レプリケーション機能を使えば、TeraStationごとリアルタイムにバックアップすることができるフェイルオーバー機能をオンにしておけば、バックアップのTeraStation Proにアクセスが自動的に切り替わる

 また、TeraStation Proには、複数のTeraStation Proの共有フォルダーを指定して、1台のTeraStation Proにバックアップする「まとめてバックアップ」という機能も用意されている。この機能は、レプリケーション機能のように、書き込まれたら自動的にバックアップするのではなく、スケジュール(時刻)に従って各TeraStationのフォルダをバックアップする。10世代まで管理できるため、毎日バックアップを行っても、10日前のデータに戻すこともできる。さらに、外付けのUSB HDDにバックアップを行うことも可能だ。

 なお、TS-6VHL/R6シリーズやTS-QVHL/R6シリーズでは、USB 3.0(最大5Gbps)にインターフェイスが高速化されているため、外付けHDDにバックアップを行う際の速度が速くなっている。

 ただし、残念ながらTS-8VHL//R6シリーズはUSB 2.0のままだ。下位モデルではUSB 3.0に対応しているのに、最上位モデルではサポートされていないのは、疑問に感じる。
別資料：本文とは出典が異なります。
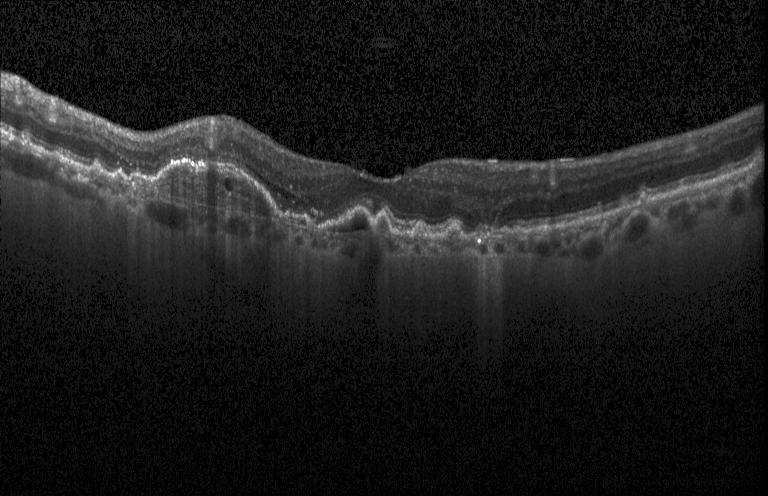

Optical coherence tomography scan; Heidelberg Spectralis OCT system; fovea-centered; spectral-domain OCT. Impression: CNV.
できれば、最上位モデルでもUSB 3.0をサポートしてほしかった。


まとめてバックアップ機能は、複数のTeraStation Proを利用しているときに、バックアップを1つのTeraStation Proに集約することができる

 

UPSを利用した停電対策も可能

インターフェイスとしては、UPS接続用のシリアルポート、USBポート×2、イーサネットポート×2となっている

 東日本大震災以来、余震による停電や計画停電により、NASのデータがなくなってしまうことが問題になってきている。UPSを利用することで、停電が起こっても、安全にシャットダウンできる。

 TeraStation Proには、UPS用のポート(シリアルポート)が用意されている。オムロンやAPCなどのUPSを接続すれば、停電時にはUPSのバッテリを使って、安全にTeraStationをシャットダウンするため、突然の停電時でも、データはキチンと保護される。
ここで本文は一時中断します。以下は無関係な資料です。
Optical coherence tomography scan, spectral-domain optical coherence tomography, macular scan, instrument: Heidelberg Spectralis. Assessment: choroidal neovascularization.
 UPSの場合、シャットダウンの指令を出すシリアルポートなどは1本しかないことが多い。そこで、UPSのシリアルポートを接続したマスターのTeraStation Proから、同じUPSから電源を取っているTeraStation Proにネットワーク(LAN)を通して、シャットダウン命令を出すことができる。
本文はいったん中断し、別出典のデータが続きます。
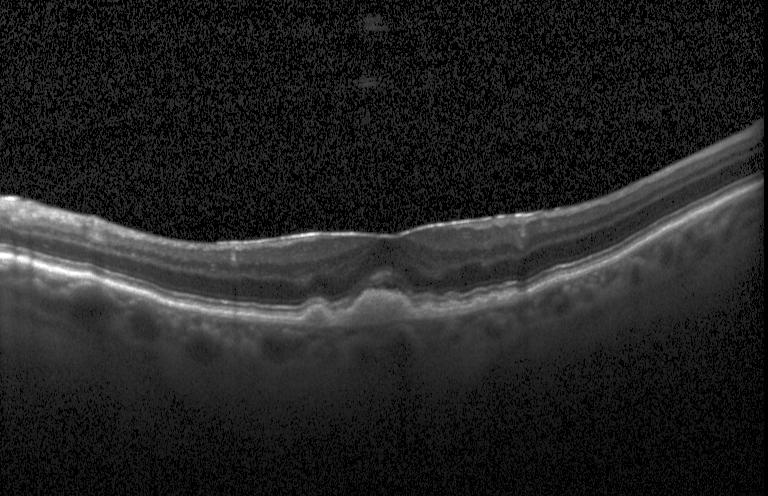
Finding: multiple drusen.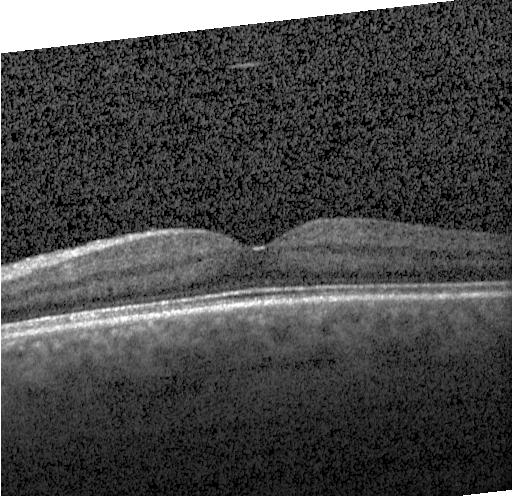

Spectral-domain OCT B-scan: no CNV, no DME, and no drusen.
 これなら、1台のUPSに複数のTeraStation Proを接続していても、安全にシャットダウンすることが可能だ(UPSの電源の定格容量が、複数のTeraStation Proの電源容量以下であることが条件)。さらに、UPSリカバリ機能がオンになっていれば、電源が復旧すれば、自動的にTeraStation Proが起動するようになる。

TS-8VHLとUPSを使えば、停電時にも、UPSのバッテリを使用して、安全にTeraStation Proをシャットダウンできる。これにより、停電時にも、データが破損することはない

 なお信頼性の面では、TS-8VHL/R6シリーズ、TS-6VHL/R6シリーズは、家庭用のNASと比べると信頼性の高い電源ユニットを採用したり、HDDが故障したときには、簡単に交換できるようにHDDユニットが設計されたりしている。さらに、本体背面には、大型ファンを2台搭載することで、内部の温度上昇を抑えている。

 このほか、ネットワークの耐障害性をアップするために、LANポートを2ポート用意している。ポートトランキング機能を使えば、ネットワークを二重化して、片方のケーブルにトラブルが起きても、もう1本のLANでTeraStation Proにアクセスができる。

 

アンチウイルス機能は今後の対応に

 新しいTeraStationシリーズは、非常に魅力的な製品だ。アクセス性能の向上だけを見ても、新モデルのTeraStationを購入しても十分にメリットはある。もし、旧モデルをすでに利用しているなら、旧モデルはレプリケーション機能のバックアップとして使用し、通常利用するNASを新モデルにすれば、アクセス性能は向上し、信頼性も大幅にする。また、旧モデルも無駄にならない。

 ただいいことずくめの新しいTeraStationだが、旧モデルに比べると1点だけデメリットがある。旧モデルでは、アンチウイルス機能が搭載されたが、新モデルのTeraStationではアンチウイルス機能をサポートしていない。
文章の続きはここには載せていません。